**Assigned task:** Look in the material below for the line with "- lung tumour (recorded histology: squamous" and the line with "Contrast-enhanced abdominal CT", then set down exactly those two lines and all lines between, nothing more.

** Opening Available records block **

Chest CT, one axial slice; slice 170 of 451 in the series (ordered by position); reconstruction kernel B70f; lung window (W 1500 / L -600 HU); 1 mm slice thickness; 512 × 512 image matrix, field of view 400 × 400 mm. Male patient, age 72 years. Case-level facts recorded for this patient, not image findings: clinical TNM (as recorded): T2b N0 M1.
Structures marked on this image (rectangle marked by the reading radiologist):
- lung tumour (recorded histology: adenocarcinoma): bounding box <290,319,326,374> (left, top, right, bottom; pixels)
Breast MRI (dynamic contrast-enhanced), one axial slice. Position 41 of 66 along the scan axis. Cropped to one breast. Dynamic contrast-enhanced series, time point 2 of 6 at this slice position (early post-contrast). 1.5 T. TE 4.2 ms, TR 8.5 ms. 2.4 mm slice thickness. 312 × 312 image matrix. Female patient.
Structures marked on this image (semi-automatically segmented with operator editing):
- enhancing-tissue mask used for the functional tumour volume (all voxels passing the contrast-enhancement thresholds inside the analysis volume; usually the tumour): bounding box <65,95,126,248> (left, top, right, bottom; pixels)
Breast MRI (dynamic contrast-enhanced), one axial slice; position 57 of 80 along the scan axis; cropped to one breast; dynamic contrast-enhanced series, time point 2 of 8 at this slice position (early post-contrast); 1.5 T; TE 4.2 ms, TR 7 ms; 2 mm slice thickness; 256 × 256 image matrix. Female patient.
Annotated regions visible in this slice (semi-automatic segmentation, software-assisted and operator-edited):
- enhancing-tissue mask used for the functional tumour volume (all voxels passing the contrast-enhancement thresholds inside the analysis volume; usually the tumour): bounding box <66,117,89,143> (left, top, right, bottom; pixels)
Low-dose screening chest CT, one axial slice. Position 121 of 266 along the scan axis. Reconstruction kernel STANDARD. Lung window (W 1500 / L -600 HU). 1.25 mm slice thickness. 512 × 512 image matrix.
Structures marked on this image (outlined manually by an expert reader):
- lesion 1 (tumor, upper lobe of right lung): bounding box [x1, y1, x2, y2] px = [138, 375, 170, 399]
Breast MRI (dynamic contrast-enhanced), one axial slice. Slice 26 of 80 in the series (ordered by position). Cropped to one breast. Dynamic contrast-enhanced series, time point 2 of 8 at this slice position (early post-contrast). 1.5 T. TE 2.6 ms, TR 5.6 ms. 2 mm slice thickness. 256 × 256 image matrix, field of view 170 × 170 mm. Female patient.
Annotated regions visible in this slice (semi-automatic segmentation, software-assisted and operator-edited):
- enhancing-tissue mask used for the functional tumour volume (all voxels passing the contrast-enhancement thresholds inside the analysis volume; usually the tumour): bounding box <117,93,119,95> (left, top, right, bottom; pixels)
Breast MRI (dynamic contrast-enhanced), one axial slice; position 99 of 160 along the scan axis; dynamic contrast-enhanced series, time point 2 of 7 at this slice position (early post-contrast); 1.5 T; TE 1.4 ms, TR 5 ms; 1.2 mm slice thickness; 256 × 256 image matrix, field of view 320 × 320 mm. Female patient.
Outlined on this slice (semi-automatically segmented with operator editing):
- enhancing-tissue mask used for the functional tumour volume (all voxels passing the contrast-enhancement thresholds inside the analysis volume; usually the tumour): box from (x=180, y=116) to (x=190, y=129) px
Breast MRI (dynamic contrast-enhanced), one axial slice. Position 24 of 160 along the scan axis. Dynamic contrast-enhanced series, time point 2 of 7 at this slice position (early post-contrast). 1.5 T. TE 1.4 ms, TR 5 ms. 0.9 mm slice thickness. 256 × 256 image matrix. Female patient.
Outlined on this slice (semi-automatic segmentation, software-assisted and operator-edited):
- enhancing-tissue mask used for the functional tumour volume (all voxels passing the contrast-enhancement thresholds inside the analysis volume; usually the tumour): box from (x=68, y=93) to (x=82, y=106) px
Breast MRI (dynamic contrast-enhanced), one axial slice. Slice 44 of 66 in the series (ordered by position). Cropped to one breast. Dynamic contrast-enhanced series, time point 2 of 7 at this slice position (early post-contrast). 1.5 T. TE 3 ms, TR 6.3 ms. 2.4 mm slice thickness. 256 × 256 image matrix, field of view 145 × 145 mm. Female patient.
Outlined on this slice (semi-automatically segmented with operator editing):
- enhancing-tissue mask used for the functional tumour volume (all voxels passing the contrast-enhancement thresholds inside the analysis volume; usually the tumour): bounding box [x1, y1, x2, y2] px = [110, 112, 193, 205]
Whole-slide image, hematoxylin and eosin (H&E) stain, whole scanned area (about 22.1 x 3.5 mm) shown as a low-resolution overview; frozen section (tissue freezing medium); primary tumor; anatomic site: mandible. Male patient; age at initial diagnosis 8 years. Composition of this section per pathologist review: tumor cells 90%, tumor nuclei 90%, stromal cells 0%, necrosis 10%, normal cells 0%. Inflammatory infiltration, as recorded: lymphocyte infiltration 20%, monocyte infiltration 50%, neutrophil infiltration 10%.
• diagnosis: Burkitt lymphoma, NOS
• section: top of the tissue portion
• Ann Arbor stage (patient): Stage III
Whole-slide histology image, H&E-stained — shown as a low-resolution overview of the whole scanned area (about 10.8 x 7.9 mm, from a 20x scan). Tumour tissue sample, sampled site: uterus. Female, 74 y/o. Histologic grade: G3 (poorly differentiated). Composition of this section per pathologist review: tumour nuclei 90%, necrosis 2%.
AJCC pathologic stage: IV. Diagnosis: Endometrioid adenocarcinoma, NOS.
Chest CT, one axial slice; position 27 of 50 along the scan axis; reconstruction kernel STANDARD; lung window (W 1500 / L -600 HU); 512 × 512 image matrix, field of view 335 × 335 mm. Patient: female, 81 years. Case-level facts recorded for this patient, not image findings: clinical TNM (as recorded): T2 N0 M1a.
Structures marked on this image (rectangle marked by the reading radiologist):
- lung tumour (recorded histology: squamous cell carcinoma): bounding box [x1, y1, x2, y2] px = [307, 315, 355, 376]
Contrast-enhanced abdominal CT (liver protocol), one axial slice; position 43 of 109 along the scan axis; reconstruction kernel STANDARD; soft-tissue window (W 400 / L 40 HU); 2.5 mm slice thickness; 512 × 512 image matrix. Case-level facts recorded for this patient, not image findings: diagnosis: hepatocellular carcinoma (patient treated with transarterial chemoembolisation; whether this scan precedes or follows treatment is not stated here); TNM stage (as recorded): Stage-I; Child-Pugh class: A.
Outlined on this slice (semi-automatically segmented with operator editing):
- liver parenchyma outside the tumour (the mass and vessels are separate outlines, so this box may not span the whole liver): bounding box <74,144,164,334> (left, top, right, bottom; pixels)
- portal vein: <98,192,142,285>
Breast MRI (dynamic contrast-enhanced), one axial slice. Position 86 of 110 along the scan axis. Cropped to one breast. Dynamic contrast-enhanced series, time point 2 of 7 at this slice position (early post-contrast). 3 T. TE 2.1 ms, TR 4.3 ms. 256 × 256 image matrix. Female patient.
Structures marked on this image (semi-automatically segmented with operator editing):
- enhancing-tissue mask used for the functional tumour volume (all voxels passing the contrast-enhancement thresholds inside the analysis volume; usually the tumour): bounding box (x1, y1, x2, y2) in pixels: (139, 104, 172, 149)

** Closing Available records block **

**Reply:**
- lung tumour (recorded histology: squamous cell carcinoma): bounding box [x1, y1, x2, y2] px = [307, 315, 355, 376]
Contrast-enhanced abdominal CT (liver protocol), one axial slice; position 43 of 109 along the scan axis; reconstruction kernel STANDARD; soft-tissue window (W 400 / L 40 HU); 2.5 mm slice thickness; 512 × 512 image matrix. Case-level facts recorded for this patient, not image findings: diagnosis: hepatocellular carcinoma (patient treated with transarterial chemoembolisation; whether this scan precedes or follows treatment is not stated here); TNM stage (as recorded): Stage-I; Child-Pugh class: A.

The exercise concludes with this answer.